Wei Dai is a senior research SDE in the Cryptography and Privacy Research group at Microsoft Research. He received a PhD degree in Electrical and Computer Engineering from Worcester Polytechnic Institute in 2019. His research interests include applied cryptography, privacy-enhancing technologies, and cryptographic implementations. Wei is a contributor to the homomorphic encryption library Microsoft SEAL and leads the implementation of homomorphic encryption on alternative hardware platforms.



Kim Laine is a principal researcher and research manager of the Cryptography and Privacy Research Group at Microsoft Research, Redmond.
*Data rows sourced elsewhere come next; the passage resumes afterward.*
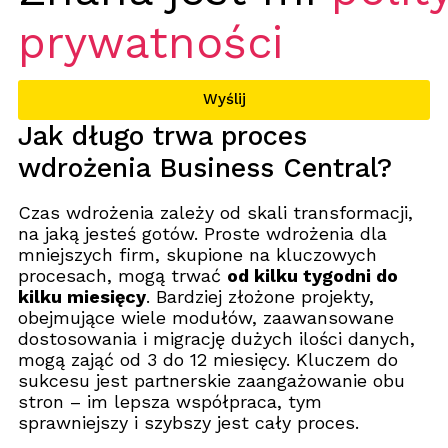
prywatności
Wyślij
Jak długo trwa proces
wdrożenia Business Central?
Czas wdrożenia zależy od skali transformacji,
na jaką jesteś gotów. Proste wdrożenia dla
mniejszych firm, skupione na kluczowych
procesach, mogą trwać
od kilku tygodni do
kilku miesięcy
. Bardziej złożone projekty,
obejmujące wiele modułów, zaawansowane
dostosowania i migrację dużych ilości danych,
mogą zająć od 3 do 12 miesięcy. Kluczem do
sukcesu jest partnerskie zaangażowanie obu
stron – im lepsza współpraca, tym
sprawniejszy i szybszy jest cały proces.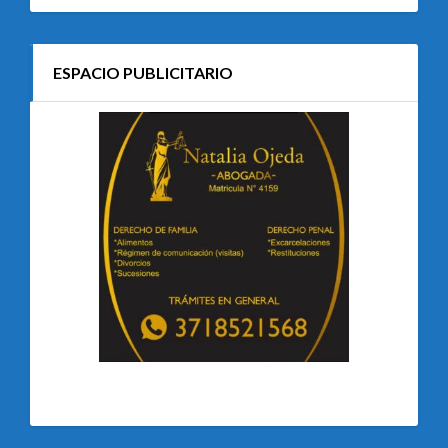
ESPACIO PUBLICITARIO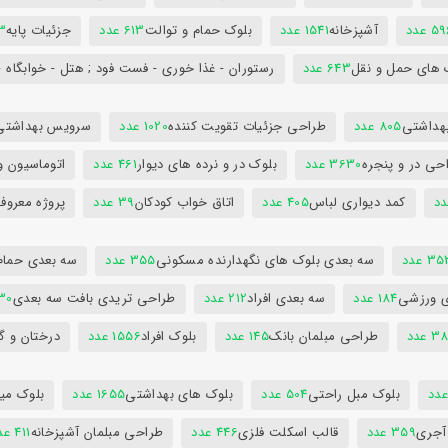
5 عدد
آشپزخانه
1541 عدد
بلوک حمام و توالت
613 عدد
جزئیات پایه
63
 های حمل و نقل
643 عدد
رستوران - غذا خوری - فست فود ; هتل - خوابگاه -
هداشتی
805 عدد
طراحی جزئیات تقویت کننده
1020 عدد
سرویس بهداشتی
حی در و پنجره
3630 عدد
بلوک در و نرده های دیوار
461 عدد
اتوماسیون و
کمد دیواری لباس
405 عدد
اتاق خواب کودکان
39 عدد
پروژه معروف
3 عدد
سه بعدی بلوک های نگهدارنده مسکونی
355 عدد
سه بعدی حمام
ی ورزشی
184 عدد
سه بعدی افراد
212 عدد
طراحی تریدی بافت سه بعدی
230 
 عدد
طراحی مبلمان بانک
145 عدد
بلوک افراد
1556 عدد
درختان و گ
بلوک مبل راحتی
504 عدد
بلوک های بهداشتی
1655 عدد
بلوک میز
 آجری
359 عدد
قالب اسکلت فلزی
446 عدد
طراحی مبلمان آشپزخانه
411 عدد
He holds a PhD in mathematics from UC Berkeley and since graduation has been working at Microsoft Research on applied cryptography and privacy-enhancing technologies. Kim’s contributions to homomorphic encryption range from academic research to development of the homomorphic encryption library Microsoft SEAL. He is a co-founder of the HomomorphicEncryption.org community and a Steering Committee member.